→ **What to do**
From the first line to the last, retype the listing without any alteration.

→ **Extracted material**
:::::

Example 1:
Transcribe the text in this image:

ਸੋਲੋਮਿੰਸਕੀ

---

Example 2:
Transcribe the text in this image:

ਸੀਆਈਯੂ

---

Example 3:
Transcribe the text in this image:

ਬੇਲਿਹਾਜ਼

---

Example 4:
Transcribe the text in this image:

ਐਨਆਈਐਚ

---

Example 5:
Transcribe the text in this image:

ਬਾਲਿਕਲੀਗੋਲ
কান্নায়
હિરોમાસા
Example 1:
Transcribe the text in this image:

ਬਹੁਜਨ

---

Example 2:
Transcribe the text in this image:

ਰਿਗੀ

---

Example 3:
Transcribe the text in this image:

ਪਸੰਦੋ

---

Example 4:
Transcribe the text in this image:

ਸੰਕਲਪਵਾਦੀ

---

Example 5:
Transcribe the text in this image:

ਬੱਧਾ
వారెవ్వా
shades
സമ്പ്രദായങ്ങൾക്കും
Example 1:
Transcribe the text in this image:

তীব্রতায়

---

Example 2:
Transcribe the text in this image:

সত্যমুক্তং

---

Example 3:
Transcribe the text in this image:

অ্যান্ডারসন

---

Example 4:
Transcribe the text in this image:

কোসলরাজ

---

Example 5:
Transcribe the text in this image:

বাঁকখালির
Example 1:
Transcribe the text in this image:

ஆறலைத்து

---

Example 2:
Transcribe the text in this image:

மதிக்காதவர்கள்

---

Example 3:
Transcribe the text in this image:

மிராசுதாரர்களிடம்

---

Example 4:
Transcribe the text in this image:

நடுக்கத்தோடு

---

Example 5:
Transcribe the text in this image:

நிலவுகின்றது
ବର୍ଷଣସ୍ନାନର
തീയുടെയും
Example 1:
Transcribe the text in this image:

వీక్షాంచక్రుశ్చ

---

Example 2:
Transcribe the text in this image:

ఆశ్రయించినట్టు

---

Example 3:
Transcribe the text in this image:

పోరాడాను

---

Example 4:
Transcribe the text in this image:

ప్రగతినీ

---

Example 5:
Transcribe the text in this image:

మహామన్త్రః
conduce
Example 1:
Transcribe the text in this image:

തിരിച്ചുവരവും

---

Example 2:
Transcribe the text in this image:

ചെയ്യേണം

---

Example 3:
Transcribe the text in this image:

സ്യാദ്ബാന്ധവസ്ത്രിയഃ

:::::

→ **Reply to the exercise**
Example 1:
Transcribe the text in this image:

ਸੋਲੋਮਿੰਸਕੀ

---

Example 2:
Transcribe the text in this image:

ਸੀਆਈਯੂ

---

Example 3:
Transcribe the text in this image:

ਬੇਲਿਹਾਜ਼

---

Example 4:
Transcribe the text in this image:

ਐਨਆਈਐਚ

---

Example 5:
Transcribe the text in this image:

ਬਾਲਿਕਲੀਗੋਲ
কান্নায়
હિરોમાસા
Example 1:
Transcribe the text in this image:

ਬਹੁਜਨ

---

Example 2:
Transcribe the text in this image:

ਰਿਗੀ

---

Example 3:
Transcribe the text in this image:

ਪਸੰਦੋ

---

Example 4:
Transcribe the text in this image:

ਸੰਕਲਪਵਾਦੀ

---

Example 5:
Transcribe the text in this image:

ਬੱਧਾ
వారెవ్వా
shades
സമ്പ്രദായങ്ങൾക്കും
Example 1:
Transcribe the text in this image:

তীব্রতায়

---

Example 2:
Transcribe the text in this image:

সত্যমুক্তং

---

Example 3:
Transcribe the text in this image:

অ্যান্ডারসন

---

Example 4:
Transcribe the text in this image:

কোসলরাজ

---

Example 5:
Transcribe the text in this image:

বাঁকখালির
Example 1:
Transcribe the text in this image:

ஆறலைத்து

---

Example 2:
Transcribe the text in this image:

மதிக்காதவர்கள்

---

Example 3:
Transcribe the text in this image:

மிராசுதாரர்களிடம்

---

Example 4:
Transcribe the text in this image:

நடுக்கத்தோடு

---

Example 5:
Transcribe the text in this image:

நிலவுகின்றது
ବର୍ଷଣସ୍ନାନର
തീയുടെയും
Example 1:
Transcribe the text in this image:

వీక్షాంచక్రుశ్చ

---

Example 2:
Transcribe the text in this image:

ఆశ్రయించినట్టు

---

Example 3:
Transcribe the text in this image:

పోరాడాను

---

Example 4:
Transcribe the text in this image:

ప్రగతినీ

---

Example 5:
Transcribe the text in this image:

మహామన్త్రః
conduce
Example 1:
Transcribe the text in this image:

തിരിച്ചുവരവും

---

Example 2:
Transcribe the text in this image:

ചെയ്യേണം

---

Example 3:
Transcribe the text in this image:

സ്യാദ്ബാന്ധവസ്ത്രിയഃ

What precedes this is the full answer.